Supplied text |
↓↓↓
Assessing Your SAT or ACT Score

It can be difficult assessing your standardized test results. After all, the scoring systems for both the SAT and the ACT are vastly different than the grading with which we’re all familiar. You can easily interpret a “95” or a “B+.” But what does a score of 1850 or 19 really mean?

To begin with, as you probably already know, a 2400 nets you perfect score on the SAT. Similarly, a 36 is the top result on the ACT. Naturally, if you achieve either of those you’re in fantastic shape! Of course, it’s quite rare to earn a perfect score on either test. The average SAT and ACT scores are 1500 and 21 respectively. Therefore, if you score in that range, you’ll be on par with a number of other students.

Of course, the higher the score, the better positioned you’ll be. If you’re hoping to earn acceptance at an elite college, you’ll need to achieve results significantly higher than the aforementioned averages. For example, at many top ranked schools, students scored within the 90th percentile of test takers. This means a score of 2100 or above for the SATs and a score of 28 or above for the ACTs.
↑↑↑
[Saved data entries]
↓↓↓
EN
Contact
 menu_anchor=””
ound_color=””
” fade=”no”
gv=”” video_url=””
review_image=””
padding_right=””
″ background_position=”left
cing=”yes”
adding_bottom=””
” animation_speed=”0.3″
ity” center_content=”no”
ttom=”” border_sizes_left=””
↑↑↑
Questions to answer |
- A) In the text on SAT and ACT scores, what are the average scores on the two tests?
- B) From the text on SAT and ACT scores, extract the passage starting at "Assessing Your SAT" and ending at "19 really mean?".

Solutions in order |
- A) The average is 1500 on the SAT and 21 on the ACT.

- B)
Assessing Your SAT or ACT Score

It can be difficult assessing your standardized test results. After all, the scoring systems for both the SAT and the ACT are vastly different than the grading with which we’re all familiar. You can easily interpret a “95” or a “B+.” But what does a score of 1850 or 19 really mean?